The Agent Orchestrator Is Not the Moat

Enterprise IT history suggests governance and policy layers tend to outlast framework layers. The same shift may be reaching agent orchestration.

4 min read

The Agent Orchestrator Is Not the Moat

Many teams are betting that the orchestration layer wins. Pick the right Agent OS or framework and you own the stack. That bet misreads how enterprise infrastructure has actually consolidated over the last two decades.

The framework that schedules and routes your agents is probably not the scarce resource. The layer that governs and enforces policy on the traffic between agents is more likely to be. Frameworks tend to get commoditized, and control points tend to get bought and built around, though some frameworks do manage to evolve and absorb the control point themselves.

Why the framework tends to lose

Enterprise IT shows a recurring pattern. The thing that gets standardized is the protocol or the framework. The thing that captures durable value is the governance plane that sits above it. API frameworks proliferated; API gateways consolidated. Data processing engines multiplied; the catalog and access-control layer became the chokepoint.

Agent orchestration appears to be heading the same direction. A2A and MCP are emerging as the protocols for agent-to-agent and agent-to-tool communication. Once protocols stabilize, the framework choice above them matters less, because enterprises care about who can authenticate, audit, rate-limit, and revoke that traffic.

A pure-play orchestration framework that does not plug into an enterprise governance plane is not always worse on technical merit. It just gets routed around. In mature enterprise environments with existing governance, traffic flows through the layer IT can control, and orchestration that bypasses that layer reads as a liability. The deciding question stops being which framework is most capable and becomes which path the security and compliance teams will actually approve.

The concrete signals

Several established infrastructure vendors are moving their gateways toward governing agent traffic directly. Read these as where vendors are placing bets, not as settled architecture.

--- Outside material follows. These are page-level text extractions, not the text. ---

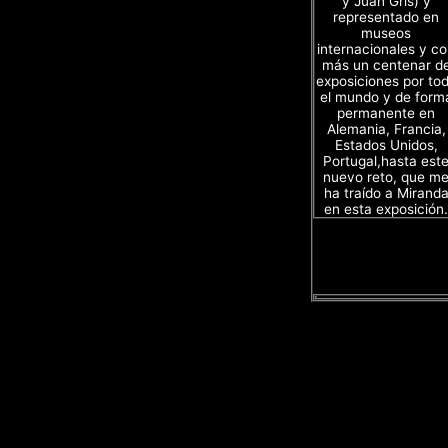
y Juan Gris) y
representado en
museos
internacionales y c
más un centenar d
exposiciones por to
el mundo y de form
permanente en
Alemania, Francia,
Estados Unidos,
Portugal,hasta est
nuevo reto, que m
ha traído a Mirand
en esta exposición.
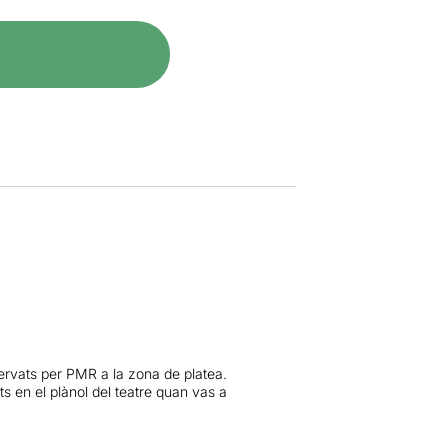
servats per PMR a la zona de platea.
s en el plànol del teatre quan vas a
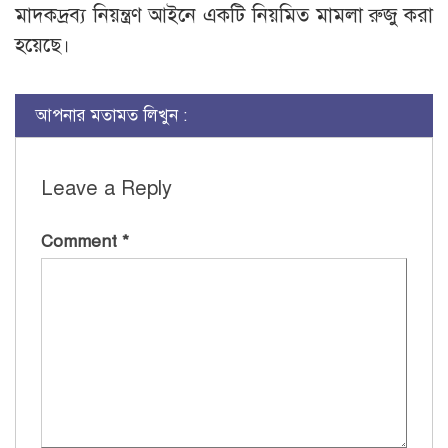
মাদকদ্রব্য নিয়ন্ত্রণ আইনে একটি নিয়মিত মামলা রুজু করা
হয়েছে।
আপনার মতামত লিখুন :
Leave a Reply
Comment
*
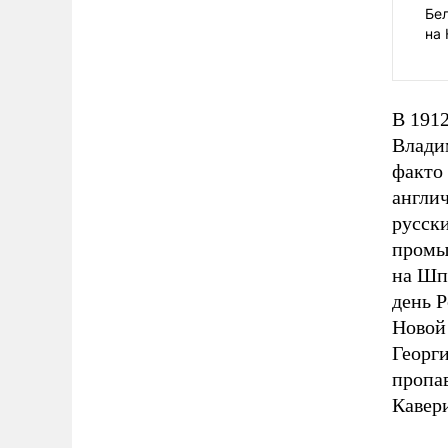
Бе
на
В 191
Влади
факто
англич
русск
промы
на Шпи
день Р
Новой
Георг
пропа
Кавер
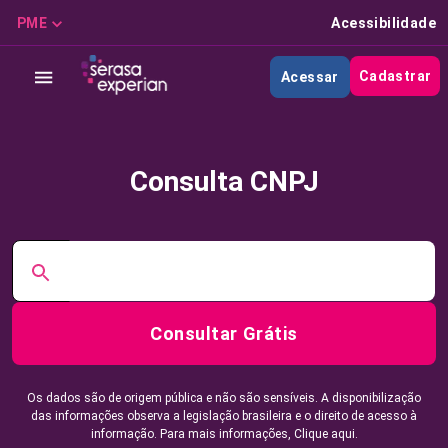
PME
Acessibilidade
Cadastrar
Acessar
Consulta CNPJ
Consultar Grátis
Os dados são de origem pública e não são sensíveis. A disponibilização
das informações observa a legislação brasileira e o direito de acesso à
informação. Para mais informações,
Clique aqui.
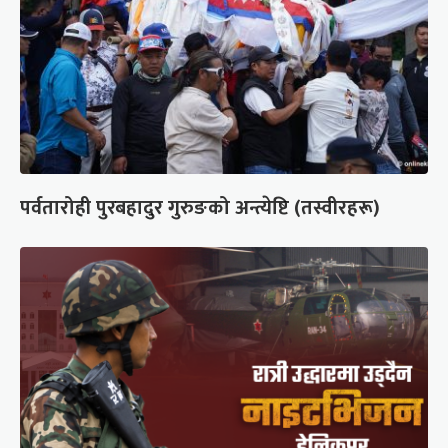
पर्वतारोही पुरबहादुर गुरुङको अन्त्येष्टि (तस्वीरहरू)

  • Kong has extended its AI Gateway to support agent-to-agent traffic, positioning the gateway itself as the governance point for agentic communication.
  • Databricks has expanded its AI Gateway as a governance layer for agentic AI, tying agent traffic into existing data governance.
  • Cloudflare has added enterprise MCP support, bringing agent tool traffic under its edge and access controls.

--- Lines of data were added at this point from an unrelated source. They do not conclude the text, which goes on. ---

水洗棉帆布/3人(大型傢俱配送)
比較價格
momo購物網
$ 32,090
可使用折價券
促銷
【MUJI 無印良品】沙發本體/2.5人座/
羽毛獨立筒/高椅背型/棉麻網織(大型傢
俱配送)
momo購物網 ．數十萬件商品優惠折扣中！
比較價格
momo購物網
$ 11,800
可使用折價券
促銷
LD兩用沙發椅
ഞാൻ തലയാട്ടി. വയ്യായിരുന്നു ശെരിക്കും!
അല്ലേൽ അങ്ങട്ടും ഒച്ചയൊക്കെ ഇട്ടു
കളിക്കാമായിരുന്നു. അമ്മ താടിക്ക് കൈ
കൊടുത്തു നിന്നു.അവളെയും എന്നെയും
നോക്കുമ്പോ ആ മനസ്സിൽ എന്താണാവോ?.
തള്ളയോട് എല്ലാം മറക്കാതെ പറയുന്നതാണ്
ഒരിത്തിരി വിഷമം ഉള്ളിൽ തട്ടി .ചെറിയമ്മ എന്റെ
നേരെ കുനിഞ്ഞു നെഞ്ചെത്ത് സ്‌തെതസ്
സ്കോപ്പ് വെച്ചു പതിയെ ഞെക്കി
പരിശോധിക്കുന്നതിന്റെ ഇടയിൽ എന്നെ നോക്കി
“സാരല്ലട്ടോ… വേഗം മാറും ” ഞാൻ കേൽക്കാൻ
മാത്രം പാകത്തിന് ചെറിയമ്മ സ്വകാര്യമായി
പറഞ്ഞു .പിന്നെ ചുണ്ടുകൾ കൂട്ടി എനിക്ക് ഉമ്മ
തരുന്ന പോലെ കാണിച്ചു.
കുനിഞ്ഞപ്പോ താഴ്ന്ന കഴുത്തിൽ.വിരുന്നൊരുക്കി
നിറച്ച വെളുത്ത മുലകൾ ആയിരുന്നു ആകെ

The Databricks move is the sharpest illustration of the mechanism. By folding agent traffic into the same Unity governance that already controls who can touch which tables, it does not ask the enterprise to trust a new control surface. It extends one the enterprise already relies on. That is how a governance plane absorbs a control point: not by out-featuring the framework, but by inheriting trust that is expensive to rebuild elsewhere.

On the framework side, AutoGen reaching a stable release with native observability accelerates the trend rather than countering it. The more observable and standardized the framework layer becomes, the easier it is for a governance plane above it to absorb the control surface. Standardization at the framework layer pushes differentiation upward, toward policy and enforcement.

These are signals, not settled history. Based on where infrastructure vendors are investing, value appears to be shifting from orchestration toward governance, but the timeline and degree remain open.

What this means if you build agents

If the governance layer is where control concentrates, integration with that layer matters more than framework sophistication.

For agent fleets that run inside a customer's environment, the practical implication is clean integration hooks. Downstream tool calls need to authenticate cleanly against an enterprise governance plane. An agent fleet that can present its traffic to the gateway in a governable, auditable form fits into enterprise IT. One that assumes it owns the whole stack will, in mature enterprise environments with established governance, end up fighting the gateway and losing.

Framework features are easy to swap. A trusted enforcement point is not. Ask whether your agents can be governed by the layer the enterprise already trusts.